I am training model using a VotingClassifier
in sklearn
.
The dataset is large, approximately 1 millions tabular rows.
from sklearn.ensemble import RandomForestClassifier
from sklearn.ensemble import VotingClassifier
from sklearn.linear_model import LogisticRegression
from sklearn.svm import SVC
log_clf = LogisticRegression(max_iter=10000)
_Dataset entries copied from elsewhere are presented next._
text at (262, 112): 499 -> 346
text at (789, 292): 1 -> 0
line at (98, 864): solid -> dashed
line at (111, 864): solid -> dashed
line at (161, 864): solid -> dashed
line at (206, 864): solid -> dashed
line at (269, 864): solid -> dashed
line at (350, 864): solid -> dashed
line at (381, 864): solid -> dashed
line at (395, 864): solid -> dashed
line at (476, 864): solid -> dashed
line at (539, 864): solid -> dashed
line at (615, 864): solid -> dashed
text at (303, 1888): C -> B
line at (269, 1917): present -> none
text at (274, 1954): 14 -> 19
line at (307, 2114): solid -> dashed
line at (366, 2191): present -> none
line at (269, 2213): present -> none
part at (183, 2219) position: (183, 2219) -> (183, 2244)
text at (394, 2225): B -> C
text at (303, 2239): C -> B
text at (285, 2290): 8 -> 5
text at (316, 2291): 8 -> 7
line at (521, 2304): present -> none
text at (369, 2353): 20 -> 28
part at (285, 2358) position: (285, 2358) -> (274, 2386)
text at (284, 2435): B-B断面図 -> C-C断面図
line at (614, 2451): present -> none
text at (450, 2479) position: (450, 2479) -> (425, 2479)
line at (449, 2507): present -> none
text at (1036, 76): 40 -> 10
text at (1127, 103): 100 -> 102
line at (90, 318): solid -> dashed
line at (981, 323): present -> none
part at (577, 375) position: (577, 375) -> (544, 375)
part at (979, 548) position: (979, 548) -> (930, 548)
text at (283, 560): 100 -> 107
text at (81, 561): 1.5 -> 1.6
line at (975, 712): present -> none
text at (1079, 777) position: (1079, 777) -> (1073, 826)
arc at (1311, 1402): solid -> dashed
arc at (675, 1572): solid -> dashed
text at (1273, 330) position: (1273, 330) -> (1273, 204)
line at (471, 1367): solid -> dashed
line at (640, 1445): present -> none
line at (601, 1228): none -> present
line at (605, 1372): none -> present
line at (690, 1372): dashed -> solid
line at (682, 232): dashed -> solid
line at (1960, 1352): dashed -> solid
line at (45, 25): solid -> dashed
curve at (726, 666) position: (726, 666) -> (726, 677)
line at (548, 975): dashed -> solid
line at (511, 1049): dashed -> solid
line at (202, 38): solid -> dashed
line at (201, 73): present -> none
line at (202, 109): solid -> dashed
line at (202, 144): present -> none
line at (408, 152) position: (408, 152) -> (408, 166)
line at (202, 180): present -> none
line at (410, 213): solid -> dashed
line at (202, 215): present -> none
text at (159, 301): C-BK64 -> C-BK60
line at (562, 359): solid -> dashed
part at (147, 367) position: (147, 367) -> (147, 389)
rnd_clf = RandomForestClassifier(n_estimators=50)
svm_clf = SVC()
voting_clf = VotingClassifier(
estimators=[('lr', log_clf), ('rf', rnd_clf), ('svc', svm_clf)],
voting='hard'
)
I did some research and there are cuML
available for sklearn
to work on GPU.
But cuml
doesn't support VotingClassifier
yet.
Is there any other ways to train sklearn
model on GPU at the moment?
from cuml.ensemble import RandomForestClassifier as cuRFC
from sklearn.ensemble import VotingClassifier
from cuml.linear_model import LogisticRegression
from cuml.svm import LinearSVC
I tried to use voting classifier with cuML
models.
But it doesn't work.
By default it does not use GPU, especially if it is running inside Docker, unless you use nvidia-docker and an image with a built-in support. Scikit-learn is not intended to be used as a deep-learning framework and it does not provide any GPU support.